Finnish energy company

Pohjolan Voima Oyj (PVO; Nordkraft Abp; Northern Power Company Plc) is the second biggest Finnish energy company, which owns hydropower and thermal power plants (including biofuel-fired power plants).

==History==
Following World War II, Finland underwent a gradual transition from an agricultural economy towards an increasingly industrial and technological economy. The expansion of the forest industry contributed to rising energy demand and increased the industry's involvement in electricity generation. In 1943, forest industry companies established Pohjolan Voima (PVO) to develop and operate electricity generation capacity. The company initially invested in hydropower and later expanded into thermal and nuclear power generation, including investments in condensing power and nuclear power plants during the 1970s.

==Shareholders==
Pohjolan Voima is a founder and main shareholder of the Olkiluoto Nuclear Power Plant operator Teollisuuden Voima Oyj.
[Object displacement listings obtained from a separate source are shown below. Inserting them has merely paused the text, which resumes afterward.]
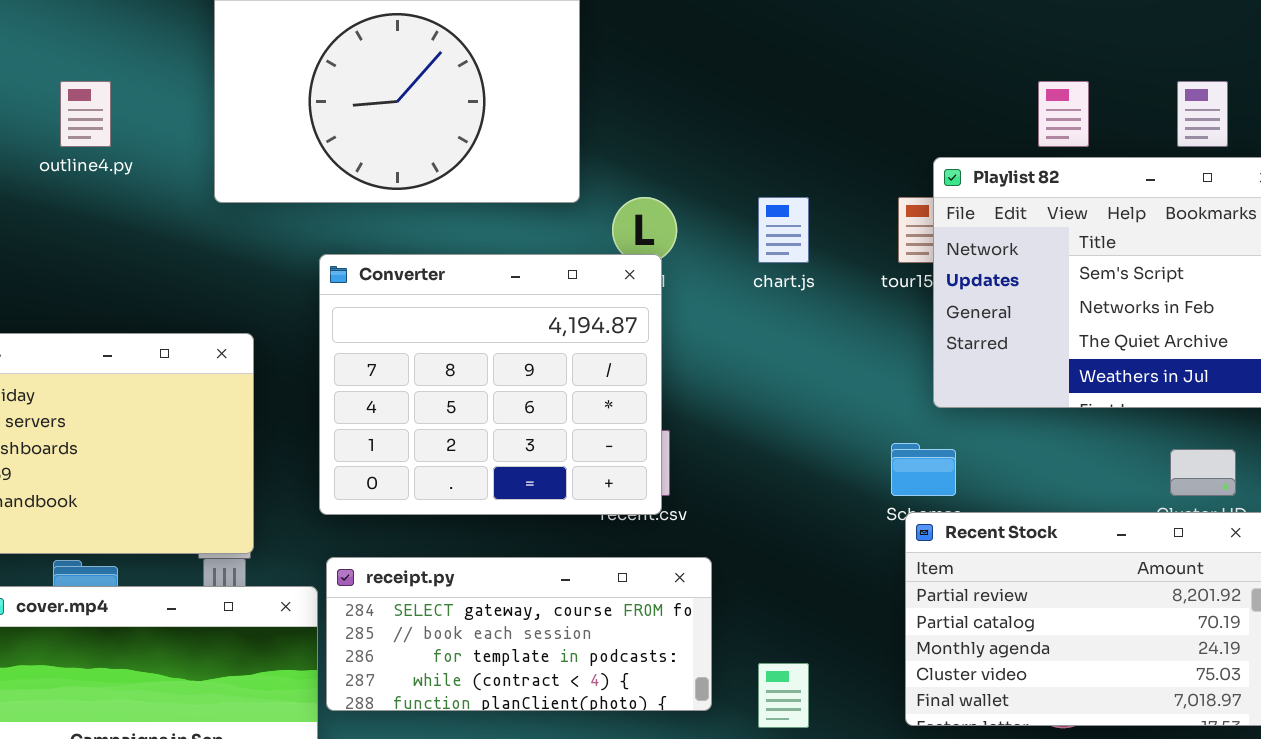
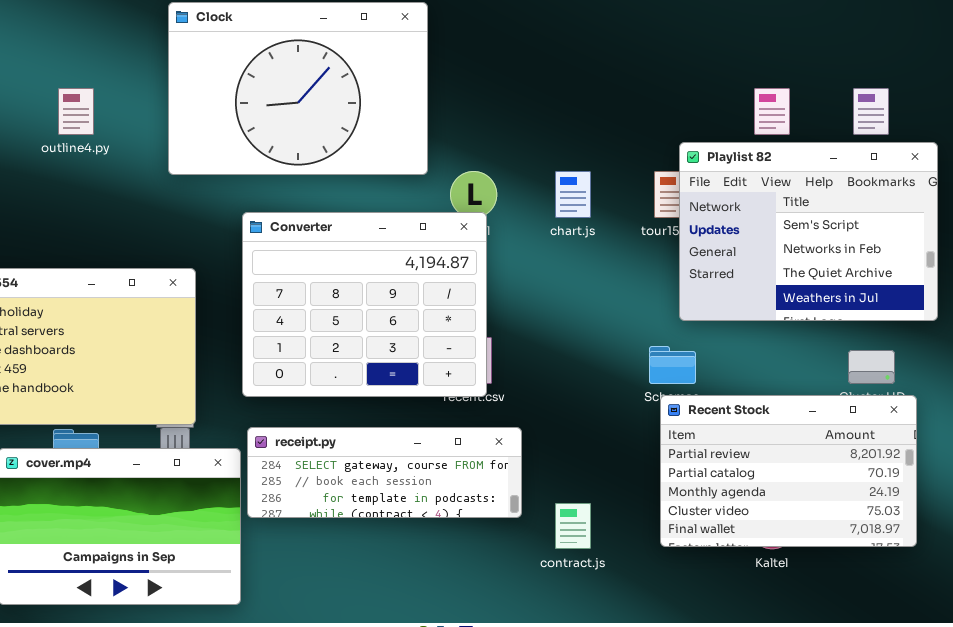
receipt.py: [326,557,712,711] -> [247,427,522,518], resized

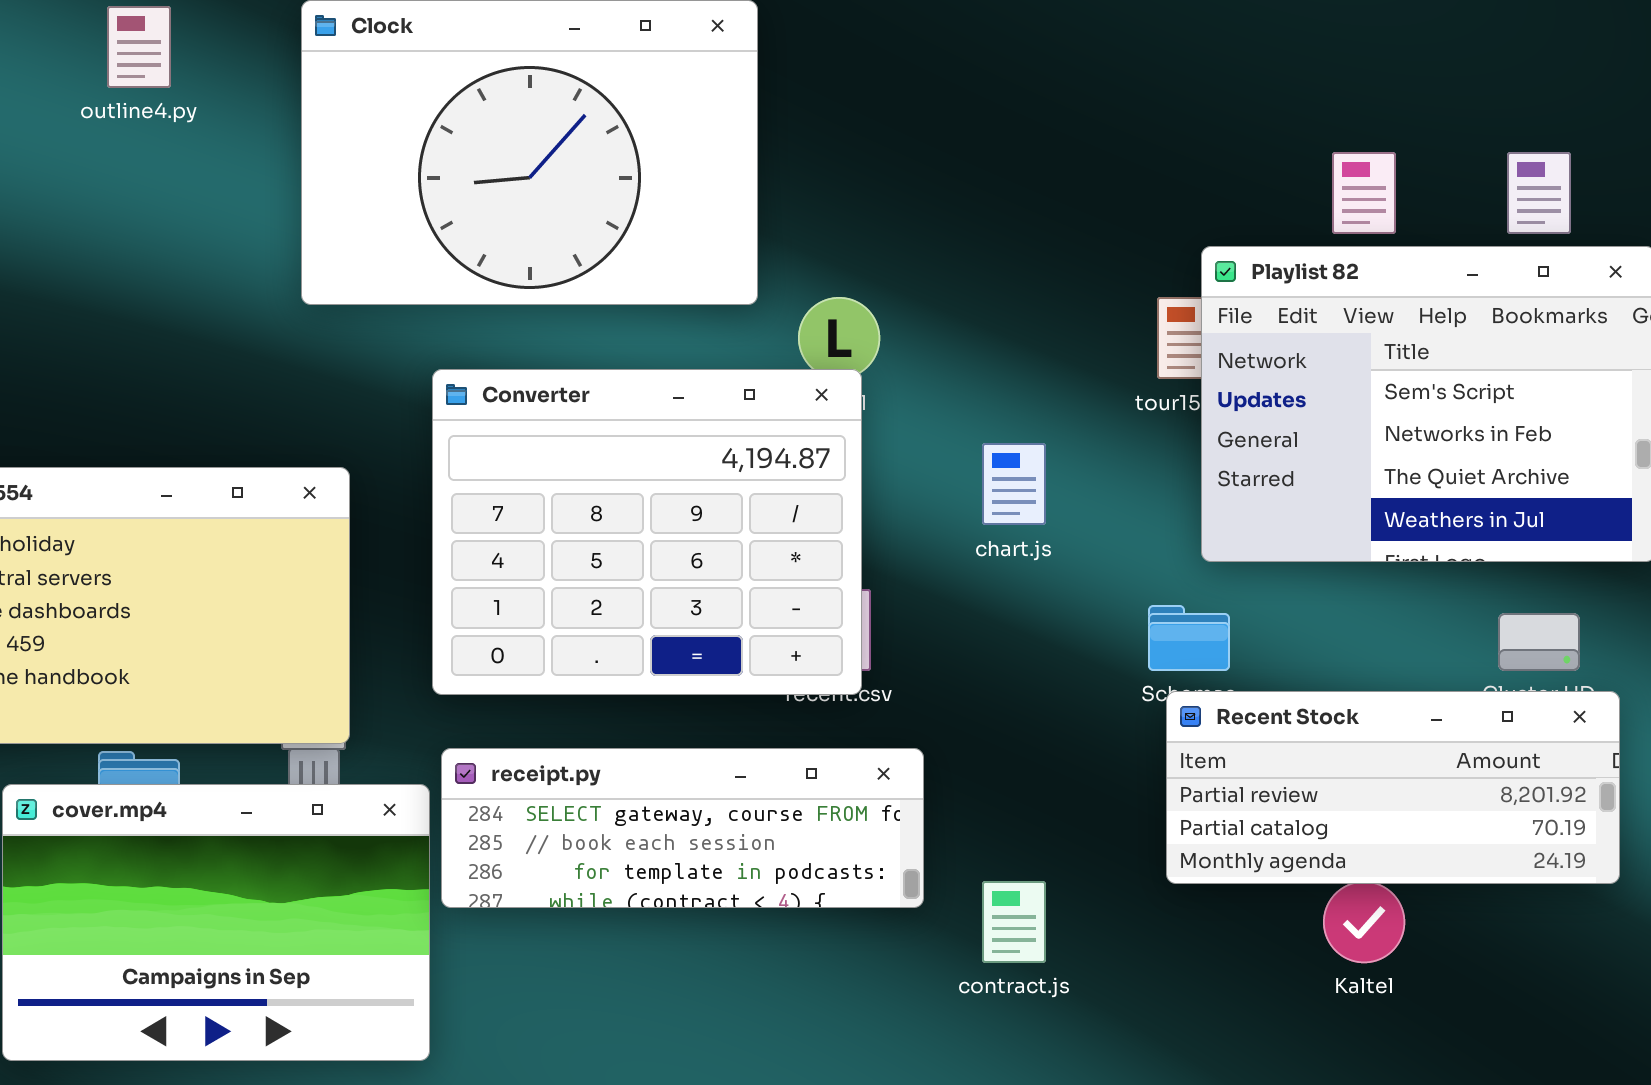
outline4.py: [58,88,94,135] -> [107,6,171,88], moved
chart.js: [555,171,591,218] -> [982,443,1046,525], moved
Recent Stock: [660,395,917,547] -> [1166,691,1620,884], resized

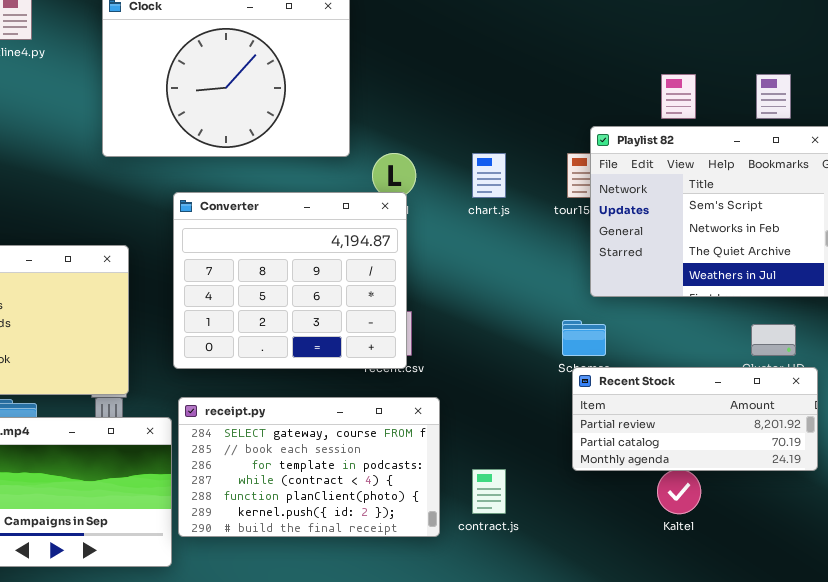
chart.js: [982,443,1046,525] -> [472,153,506,198], moved
receipt.py: [441,748,924,908] -> [178,397,440,537], resized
Major shareholders of Pohjolan Voima are Finnish pulp and paper manufacturers UPM-Kymmene Oyj and Stora Enso Oyj; other shareholders include power and utility companies owned by several municipalities. Shareholders can receive electricity from each power plant in proportion to their ownership of the shares issued for the same plant or group of plants (so called Mankala principle) by paying the variable costs in proportion to the electricity actually delivered, while the fixed costs are distributed in proportion to the ownership.

== Carbon intensity ==
| Year | Production (TWh) | Emission (Gt CO_{2}) | kg CO_{2}/MWh |
| 2002 | 16 | 6 | 375 |
| 2003 | 18 | 6.07 | 337 |
| 2004 | 18 | 4.95 | 280 |
| 2005 | 13 | 1.67 | 126 |
| 2006 | 18 | 4.73 | 264 |
| 2007 | 17 | 4.25 | 250 |
| 2008 | 22 | 2.92 | 131 |
| 2009 | 22 | 2.88 | 131 |

== Transmission grid ==
PVO sold its share of the Fingrid national electricity transmission grid operator with €247.4 million in April 2011. Income was delivered total to the owners in 2012. Biggest shares were UPM/Myllykoski €109 million and Stora Enso ca €37 million.